_TASK DIRECTIONS_
Your response should consist solely of the lines from the one containing "Box [668,45,698,62]: what is it?" through the final line of the entries, repeated exactly.

--- PROVIDED DATA Enclosed Below ---

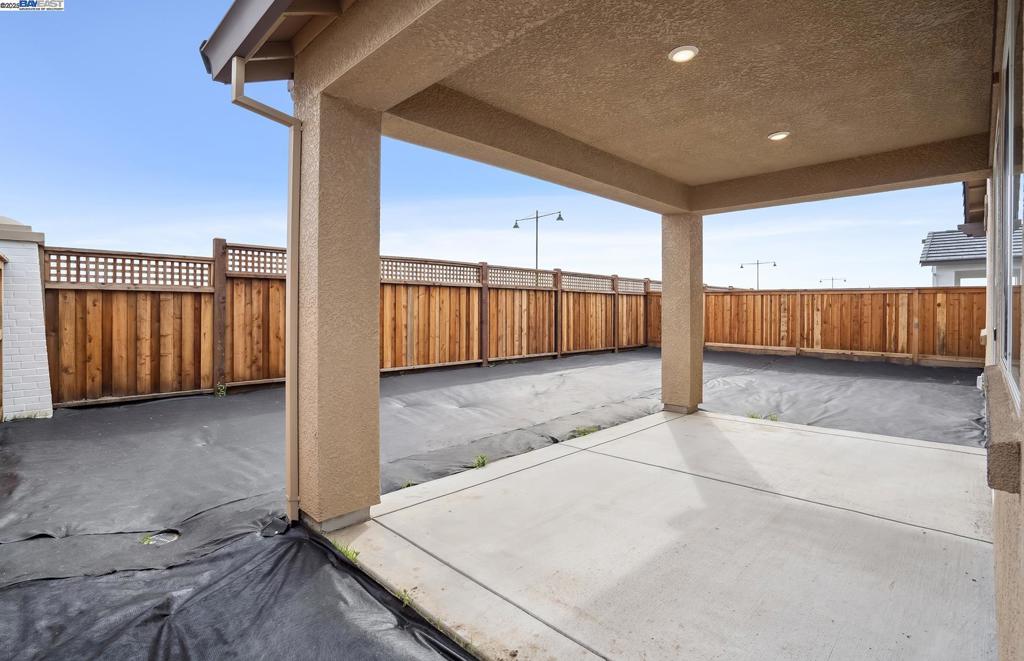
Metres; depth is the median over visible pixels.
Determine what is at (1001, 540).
house wall
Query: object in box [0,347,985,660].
ground
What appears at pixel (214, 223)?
sky
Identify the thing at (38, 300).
brick pillar
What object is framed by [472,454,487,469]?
weed
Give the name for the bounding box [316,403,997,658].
concrete patio
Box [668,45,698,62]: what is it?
recessed light
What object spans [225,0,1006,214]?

--- End of Enclosed PROVIDED DATA ---

_TASK RESPONSE_
Box [668,45,698,62]: what is it?
recessed light
What object spans [225,0,1006,214]?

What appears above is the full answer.